*** Begin section ***

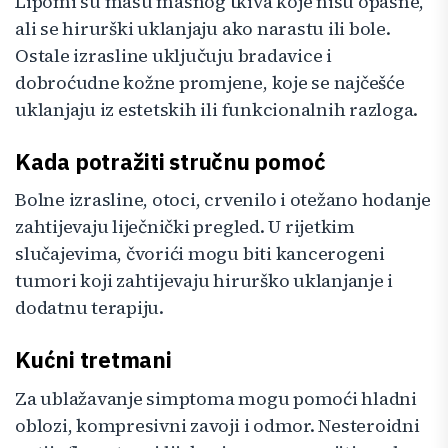
Lipomi su masu masnog tkiva koje nisu opasne,
ali se hirurški uklanjaju ako narastu ili bole.
Ostale izrasline uključuju bradavice i
dobroćudne kožne promjene, koje se najčešće
uklanjaju iz estetskih ili funkcionalnih razloga.
Kada potražiti stručnu pomoć
Bolne izrasline, otoci, crvenilo i otežano hodanje
zahtijevaju liječnički pregled. U rijetkim
slučajevima, čvorići mogu biti kancerogeni
tumori koji zahtijevaju hirurško uklanjanje i
dodatnu terapiju.
Kućni tretmani
Za ublažavanje simptoma mogu pomoći hladni
oblozi, kompresivni zavoji i odmor. Nesteroidni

*** End section ***

Wherever the string "uklanjaju" occurs in the data, copy the line that holds it.

▸ **SOLUTION FOR THIS EXERCISE**
ali se hirurški uklanjaju ako narastu ili bole.
uklanjaju iz estetskih ili funkcionalnih razloga.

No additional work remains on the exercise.